▶ **Activity**: Give all the data again exactly.
==================================================
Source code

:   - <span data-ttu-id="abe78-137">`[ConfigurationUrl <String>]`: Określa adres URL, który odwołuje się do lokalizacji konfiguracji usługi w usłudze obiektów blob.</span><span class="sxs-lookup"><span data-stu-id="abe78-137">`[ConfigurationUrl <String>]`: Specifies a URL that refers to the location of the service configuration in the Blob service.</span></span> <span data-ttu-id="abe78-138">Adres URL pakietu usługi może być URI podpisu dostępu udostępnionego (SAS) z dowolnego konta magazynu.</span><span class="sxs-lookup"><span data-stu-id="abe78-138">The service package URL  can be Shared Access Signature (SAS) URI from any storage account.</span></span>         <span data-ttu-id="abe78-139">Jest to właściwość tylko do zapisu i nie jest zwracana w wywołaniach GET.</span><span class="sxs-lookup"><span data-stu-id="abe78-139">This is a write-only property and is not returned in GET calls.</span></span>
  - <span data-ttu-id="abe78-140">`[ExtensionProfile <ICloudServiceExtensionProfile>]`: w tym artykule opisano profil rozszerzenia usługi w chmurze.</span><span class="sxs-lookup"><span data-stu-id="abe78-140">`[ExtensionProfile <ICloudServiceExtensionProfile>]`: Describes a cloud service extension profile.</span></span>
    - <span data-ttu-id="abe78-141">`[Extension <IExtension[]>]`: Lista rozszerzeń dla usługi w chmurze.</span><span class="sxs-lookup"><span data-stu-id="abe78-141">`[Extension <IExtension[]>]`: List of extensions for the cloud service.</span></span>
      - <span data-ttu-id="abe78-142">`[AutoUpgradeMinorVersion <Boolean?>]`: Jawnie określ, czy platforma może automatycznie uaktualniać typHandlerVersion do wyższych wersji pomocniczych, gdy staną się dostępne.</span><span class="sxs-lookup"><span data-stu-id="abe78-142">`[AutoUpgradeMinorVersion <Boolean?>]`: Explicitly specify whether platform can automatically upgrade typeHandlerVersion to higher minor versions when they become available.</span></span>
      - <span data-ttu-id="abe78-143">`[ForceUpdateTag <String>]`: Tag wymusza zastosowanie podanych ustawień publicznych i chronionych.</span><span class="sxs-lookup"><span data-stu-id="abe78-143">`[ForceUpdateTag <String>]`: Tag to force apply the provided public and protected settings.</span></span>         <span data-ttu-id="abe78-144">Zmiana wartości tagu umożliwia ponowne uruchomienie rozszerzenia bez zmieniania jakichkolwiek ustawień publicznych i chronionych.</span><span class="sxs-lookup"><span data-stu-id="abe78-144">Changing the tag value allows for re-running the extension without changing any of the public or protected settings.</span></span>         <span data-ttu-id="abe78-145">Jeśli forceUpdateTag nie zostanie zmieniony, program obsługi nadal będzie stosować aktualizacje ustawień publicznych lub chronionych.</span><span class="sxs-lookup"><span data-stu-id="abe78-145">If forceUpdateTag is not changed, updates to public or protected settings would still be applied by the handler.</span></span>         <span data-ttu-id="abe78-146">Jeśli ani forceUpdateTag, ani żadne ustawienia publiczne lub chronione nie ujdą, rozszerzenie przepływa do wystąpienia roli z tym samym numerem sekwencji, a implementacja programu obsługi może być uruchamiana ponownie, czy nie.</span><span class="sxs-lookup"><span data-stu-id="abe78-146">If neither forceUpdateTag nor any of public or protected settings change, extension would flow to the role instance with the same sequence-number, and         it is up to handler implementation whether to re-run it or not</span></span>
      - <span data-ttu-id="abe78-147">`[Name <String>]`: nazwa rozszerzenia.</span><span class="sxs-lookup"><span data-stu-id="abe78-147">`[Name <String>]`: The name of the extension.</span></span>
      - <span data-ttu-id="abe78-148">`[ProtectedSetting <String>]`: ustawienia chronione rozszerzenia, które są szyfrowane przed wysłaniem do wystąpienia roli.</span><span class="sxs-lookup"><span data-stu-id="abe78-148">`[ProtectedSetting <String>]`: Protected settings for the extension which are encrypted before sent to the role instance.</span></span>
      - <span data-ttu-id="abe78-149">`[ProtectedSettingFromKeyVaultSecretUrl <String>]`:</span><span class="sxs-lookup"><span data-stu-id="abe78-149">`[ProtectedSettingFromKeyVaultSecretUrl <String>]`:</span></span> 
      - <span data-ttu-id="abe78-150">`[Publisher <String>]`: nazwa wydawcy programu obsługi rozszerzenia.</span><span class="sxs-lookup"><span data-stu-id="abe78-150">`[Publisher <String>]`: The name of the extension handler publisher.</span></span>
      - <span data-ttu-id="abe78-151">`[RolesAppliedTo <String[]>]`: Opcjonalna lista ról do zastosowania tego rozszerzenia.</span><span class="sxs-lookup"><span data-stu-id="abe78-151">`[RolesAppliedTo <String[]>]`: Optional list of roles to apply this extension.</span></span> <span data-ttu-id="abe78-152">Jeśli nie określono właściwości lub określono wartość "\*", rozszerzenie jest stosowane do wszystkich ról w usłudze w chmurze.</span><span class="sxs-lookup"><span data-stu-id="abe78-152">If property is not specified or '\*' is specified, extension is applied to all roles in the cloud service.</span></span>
==================================================
▶ **Answer box**:
Source code

:   - <span data-ttu-id="abe78-137">`[ConfigurationUrl <String>]`: Określa adres URL, który odwołuje się do lokalizacji konfiguracji usługi w usłudze obiektów blob.</span><span class="sxs-lookup"><span data-stu-id="abe78-137">`[ConfigurationUrl <String>]`: Specifies a URL that refers to the location of the service configuration in the Blob service.</span></span> <span data-ttu-id="abe78-138">Adres URL pakietu usługi może być URI podpisu dostępu udostępnionego (SAS) z dowolnego konta magazynu.</span><span class="sxs-lookup"><span data-stu-id="abe78-138">The service package URL  can be Shared Access Signature (SAS) URI from any storage account.</span></span>         <span data-ttu-id="abe78-139">Jest to właściwość tylko do zapisu i nie jest zwracana w wywołaniach GET.</span><span class="sxs-lookup"><span data-stu-id="abe78-139">This is a write-only property and is not returned in GET calls.</span></span>
  - <span data-ttu-id="abe78-140">`[ExtensionProfile <ICloudServiceExtensionProfile>]`: w tym artykule opisano profil rozszerzenia usługi w chmurze.</span><span class="sxs-lookup"><span data-stu-id="abe78-140">`[ExtensionProfile <ICloudServiceExtensionProfile>]`: Describes a cloud service extension profile.</span></span>
    - <span data-ttu-id="abe78-141">`[Extension <IExtension[]>]`: Lista rozszerzeń dla usługi w chmurze.</span><span class="sxs-lookup"><span data-stu-id="abe78-141">`[Extension <IExtension[]>]`: List of extensions for the cloud service.</span></span>
      - <span data-ttu-id="abe78-142">`[AutoUpgradeMinorVersion <Boolean?>]`: Jawnie określ, czy platforma może automatycznie uaktualniać typHandlerVersion do wyższych wersji pomocniczych, gdy staną się dostępne.</span><span class="sxs-lookup"><span data-stu-id="abe78-142">`[AutoUpgradeMinorVersion <Boolean?>]`: Explicitly specify whether platform can automatically upgrade typeHandlerVersion to higher minor versions when they become available.</span></span>
      - <span data-ttu-id="abe78-143">`[ForceUpdateTag <String>]`: Tag wymusza zastosowanie podanych ustawień publicznych i chronionych.</span><span class="sxs-lookup"><span data-stu-id="abe78-143">`[ForceUpdateTag <String>]`: Tag to force apply the provided public and protected settings.</span></span>         <span data-ttu-id="abe78-144">Zmiana wartości tagu umożliwia ponowne uruchomienie rozszerzenia bez zmieniania jakichkolwiek ustawień publicznych i chronionych.</span><span class="sxs-lookup"><span data-stu-id="abe78-144">Changing the tag value allows for re-running the extension without changing any of the public or protected settings.</span></span>         <span data-ttu-id="abe78-145">Jeśli forceUpdateTag nie zostanie zmieniony, program obsługi nadal będzie stosować aktualizacje ustawień publicznych lub chronionych.</span><span class="sxs-lookup"><span data-stu-id="abe78-145">If forceUpdateTag is not changed, updates to public or protected settings would still be applied by the handler.</span></span>         <span data-ttu-id="abe78-146">Jeśli ani forceUpdateTag, ani żadne ustawienia publiczne lub chronione nie ujdą, rozszerzenie przepływa do wystąpienia roli z tym samym numerem sekwencji, a implementacja programu obsługi może być uruchamiana ponownie, czy nie.</span><span class="sxs-lookup"><span data-stu-id="abe78-146">If neither forceUpdateTag nor any of public or protected settings change, extension would flow to the role instance with the same sequence-number, and         it is up to handler implementation whether to re-run it or not</span></span>
      - <span data-ttu-id="abe78-147">`[Name <String>]`: nazwa rozszerzenia.</span><span class="sxs-lookup"><span data-stu-id="abe78-147">`[Name <String>]`: The name of the extension.</span></span>
      - <span data-ttu-id="abe78-148">`[ProtectedSetting <String>]`: ustawienia chronione rozszerzenia, które są szyfrowane przed wysłaniem do wystąpienia roli.</span><span class="sxs-lookup"><span data-stu-id="abe78-148">`[ProtectedSetting <String>]`: Protected settings for the extension which are encrypted before sent to the role instance.</span></span>
      - <span data-ttu-id="abe78-149">`[ProtectedSettingFromKeyVaultSecretUrl <String>]`:</span><span class="sxs-lookup"><span data-stu-id="abe78-149">`[ProtectedSettingFromKeyVaultSecretUrl <String>]`:</span></span> 
      - <span data-ttu-id="abe78-150">`[Publisher <String>]`: nazwa wydawcy programu obsługi rozszerzenia.</span><span class="sxs-lookup"><span data-stu-id="abe78-150">`[Publisher <String>]`: The name of the extension handler publisher.</span></span>
      - <span data-ttu-id="abe78-151">`[RolesAppliedTo <String[]>]`: Opcjonalna lista ról do zastosowania tego rozszerzenia.</span><span class="sxs-lookup"><span data-stu-id="abe78-151">`[RolesAppliedTo <String[]>]`: Optional list of roles to apply this extension.</span></span> <span data-ttu-id="abe78-152">Jeśli nie określono właściwości lub określono wartość "\*", rozszerzenie jest stosowane do wszystkich ról w usłudze w chmurze.</span><span class="sxs-lookup"><span data-stu-id="abe78-152">If property is not specified or '\*' is specified, extension is applied to all roles in the cloud service.</span></span>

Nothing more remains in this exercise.